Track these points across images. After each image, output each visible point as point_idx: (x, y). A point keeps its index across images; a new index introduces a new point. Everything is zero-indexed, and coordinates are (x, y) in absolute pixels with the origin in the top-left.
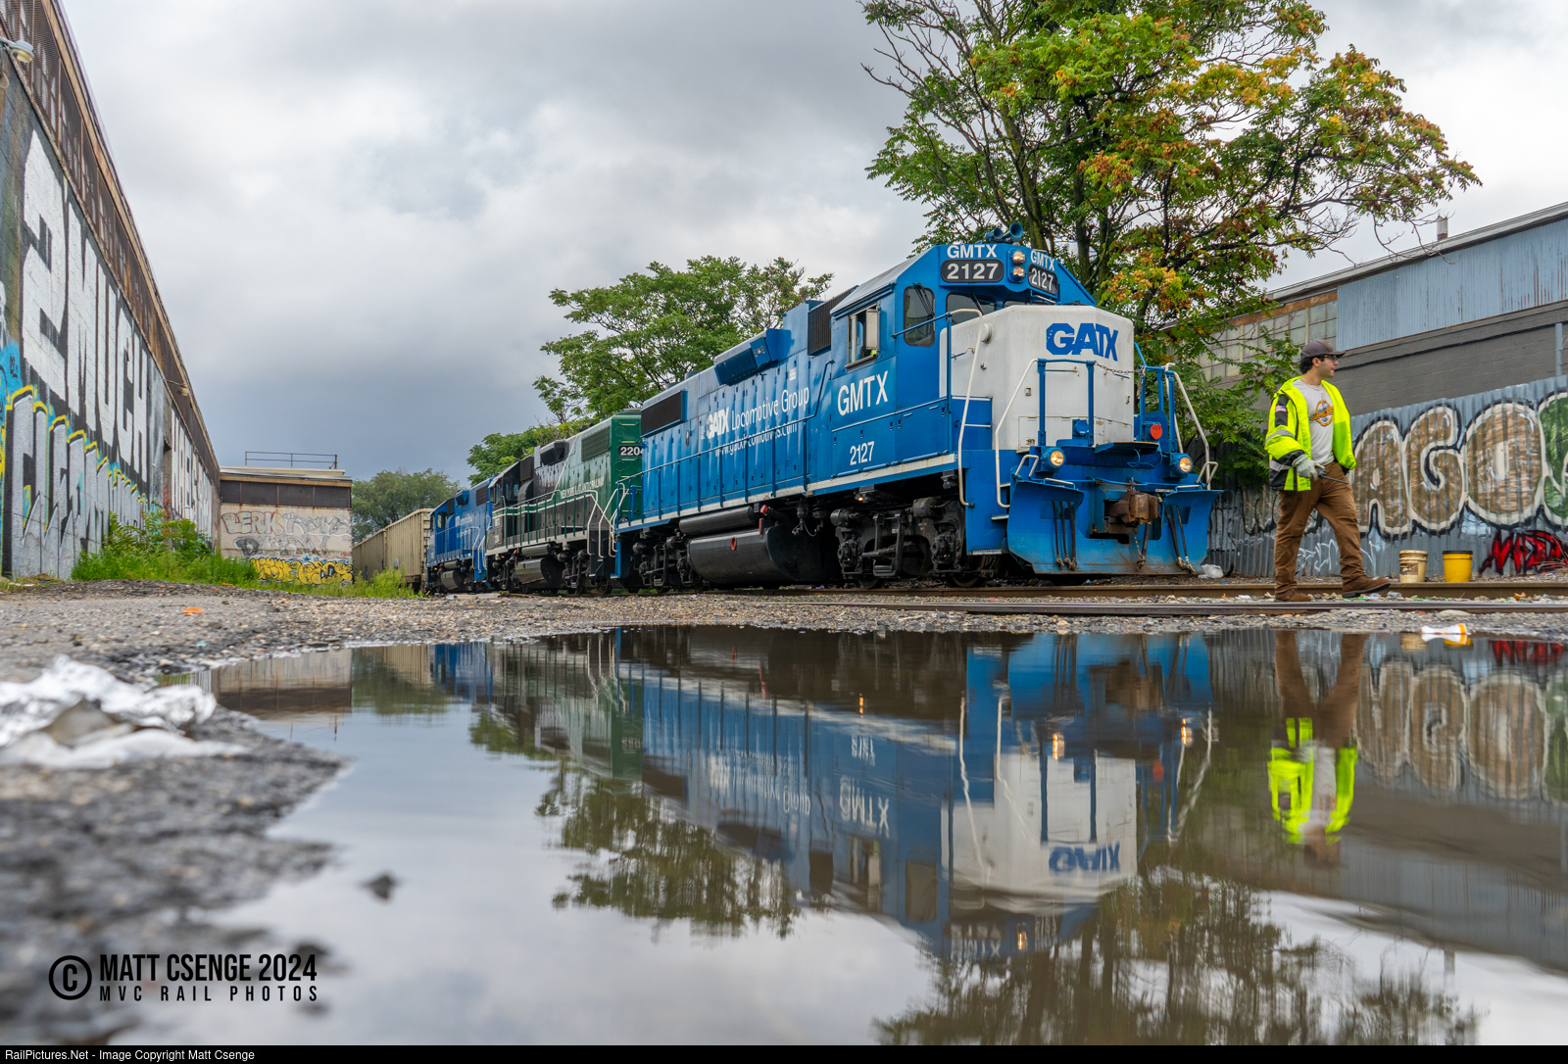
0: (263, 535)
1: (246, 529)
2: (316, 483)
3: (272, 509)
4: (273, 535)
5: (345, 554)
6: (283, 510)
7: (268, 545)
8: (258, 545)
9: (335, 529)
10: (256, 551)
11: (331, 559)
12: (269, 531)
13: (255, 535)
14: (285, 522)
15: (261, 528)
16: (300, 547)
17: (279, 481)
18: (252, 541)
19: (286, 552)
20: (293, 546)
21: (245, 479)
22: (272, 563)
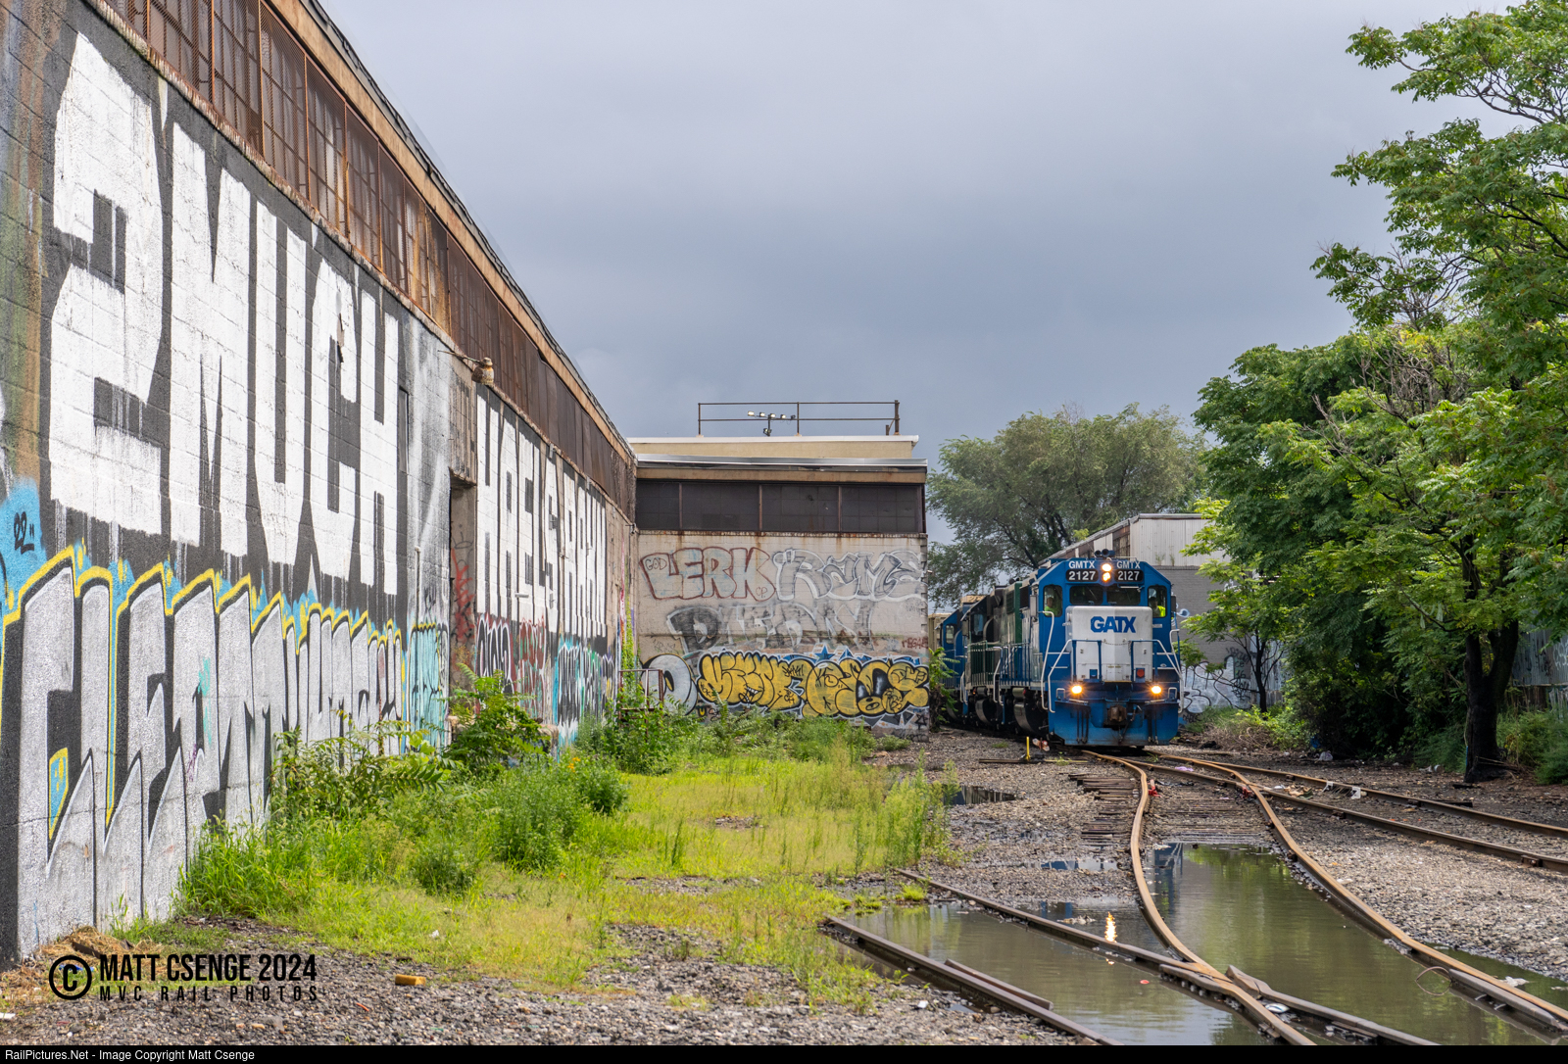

_Your assignment_
Exact copies of the lines from the one containing "14: (285, 522)" through the final line of the data are required; pictures are to be omitted.

_Response below_
14: (285, 522)
15: (261, 528)
16: (300, 547)
17: (279, 481)
18: (252, 541)
19: (286, 552)
20: (293, 546)
21: (245, 479)
22: (272, 563)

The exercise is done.